Platón con su mito del dios demiurgo estaría pensando como San Agustín. Hace un paralelo asumiendo que el mundo inteligible es Dios, su inteligencia creadora y eterna. En Dios están las esencias que serán aplicadas a materia amorfa luego de ser creada por Dios. Es decir que Dios primero crea la materia amorfa y luego le da forma. La materia amorfa de Platón sería la materia amorfa creada por Dios en el principio.

 

Teoria del conocimiento (episteme) de San Agustín

 

San Agustín se aboca principalmente a descubrir cual debe ser el camino correcto para llegar a establecer la verdad, la verdadero. Comienza donde considera que comienza todo que es en la experiencia sensible. Como buen platónico pensará que la experiencia de los sentidos, conocimiento sensible y mudable (Doxa) no es verdadero. Porque de lo que cambia no se puede obtener conocimiento verdadero. Sólo hay verdad en aquello que no cambia, el dato obtenido por lo sentidos puede ser engañoso. Platón no duda de los sentidos sino que no los aprecia porque obtienen datos del mundo sensible que copia del mundo inteligible.
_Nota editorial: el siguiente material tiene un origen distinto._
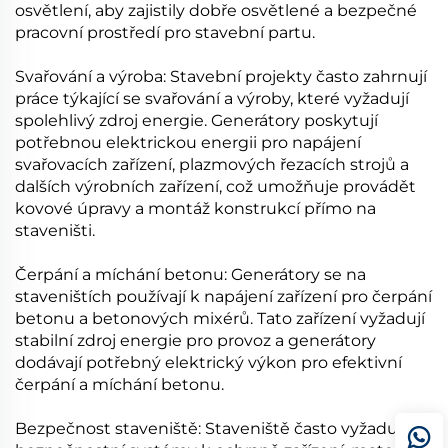
osvětlení, aby zajistily dobře osvětlené a bezpečné
pracovní prostředí pro stavební partu.
Svařování a výroba: Stavební projekty často zahrnují
práce týkající se svařování a výroby, které vyžadují
spolehlivý zdroj energie. Generátory poskytují
potřebnou elektrickou energii pro napájení
svařovacích zařízení, plazmových řezacích strojů a
dalších výrobních zařízení, což umožňuje provádět
kovové úpravy a montáž konstrukcí přímo na
staveništi.
Čerpání a míchání betonu: Generátory se na
staveništích používají k napájení zařízení pro čerpání
betonu a betonových mixérů. Tato zařízení vyžadují
stabilní zdroj energie pro provoz a generátory
dodávají potřebný elektrický výkon pro efektivní
čerpání a míchání betonu.
Bezpečnost staveniště: Staveniště často vyžadují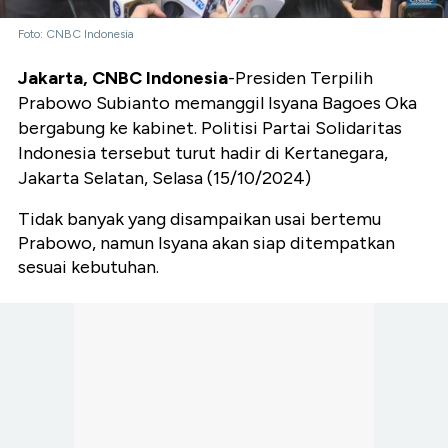
Foto: CNBC Indonesia
Jakarta, CNBC Indonesia
-Presiden Terpilih
Prabowo Subianto memanggil Isyana Bagoes Oka
bergabung ke kabinet. Politisi Partai Solidaritas
Indonesia tersebut turut hadir di Kertanegara,
Jakarta Selatan, Selasa (15/10/2024)
Tidak banyak yang disampaikan usai bertemu
Prabowo, namun Isyana akan siap ditempatkan
sesuai kebutuhan.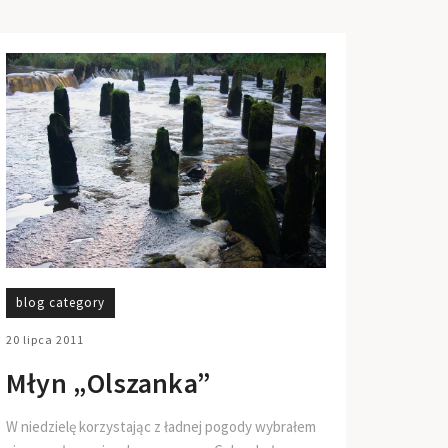
blog category
20 lipca 2011
Młyn „Olszanka”
W niedzielę korzystając z ładnej pogody wybrałem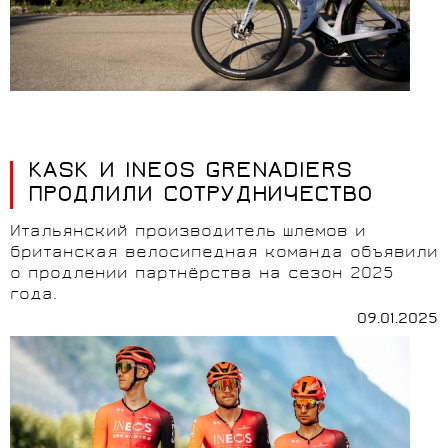
KASK И INEOS GRENADIERS
ПРОДЛИЛИ СОТРУДНИЧЕСТВО
Итальянский производитель шлемов и
британская велосипедная команда объявили
о продлении партнёрства на сезон 2025
года.
09.01.2025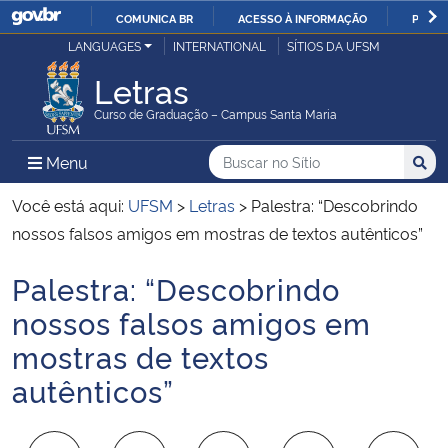
COMUNICA BR
ACESSO À INFORMAÇÃO
PARTI
Casa Civil
LANGUAGES
INTERNATIONAL
SÍTIOS DA UFSM
IR
PARA
Letras
Ministério da Justiça e Segurança Pública
O
Curso de Graduação – Campus Santa Maria
CONTEÚDO
Ministério da Defesa
Buscar no no Sítio
Busca
Busca:
Menu Principal do Sítio
Menu
Busc
Ministério das Relações Exteriores
Você está aqui:
UFSM
>
Letras
>
Palestra: “Descobrindo
nossos falsos amigos em mostras de textos autênticos”
Ministério da Economia
Palestra: “Descobrindo
Início do conteúdo
Ministério da Infraestrutura
nossos falsos amigos em
mostras de textos
Ministério da Agricultura, Pecuária e Abastecimento
autênticos”
Ministério da Educação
San Agustín por su parte se va a la postura que los sentidos nos engañan o podemos estar delirando o soñando representaciones. Entonces considera que si la verdad no se la encuentra afuera de él, en la realidad, debe buscarla en su interior, en su mente. En su mente estarían las verdades absolutas que busca. Descartes (XVI) en su tesis: ‘cogito ergo sum’ (pienso luego existo) encontrará en la certeza del yo racional una verdad absoluta. Descarte dice que puede estar soñando, delirando, siendo engañado por un genio maligno, pero hay una verdad que es que el se da cuenta que reflexiona acerca de esto entonces piensa, es, existe. Este tema lo desarrollaremos detenidamente en unas cuantas líneas más adelante.

 

San Agustín afirma que busca en la interior de su mente donde sólo puede hallar verdades inmutables como los postulados matemáticas: ‘2+2=4’ o ‘...el todo es mayor a la parte...‘ que a su vez no pueden de otra manera y que no son realidades empíricas, observables, experimentables. Siendo la empírico capaz de cambiar o ser de otra manera.

La verdad habita en el hombre interior. La verdad brilla en la inteligencia. Y el fundamento de esta verdad es Dios mismo. Dios que es absoluto, eterno, infinito. No puede haber otro fundamento - como la razón o la conciencia por ejemplo - porque todo lo que no es Dios es finito, temporal.

Para San Agustín el camino de la verdad es desde el exterior hacia adentro y desde allí hacia lo superior. La Verdad está en el interior del hombre por iluminación de Dios.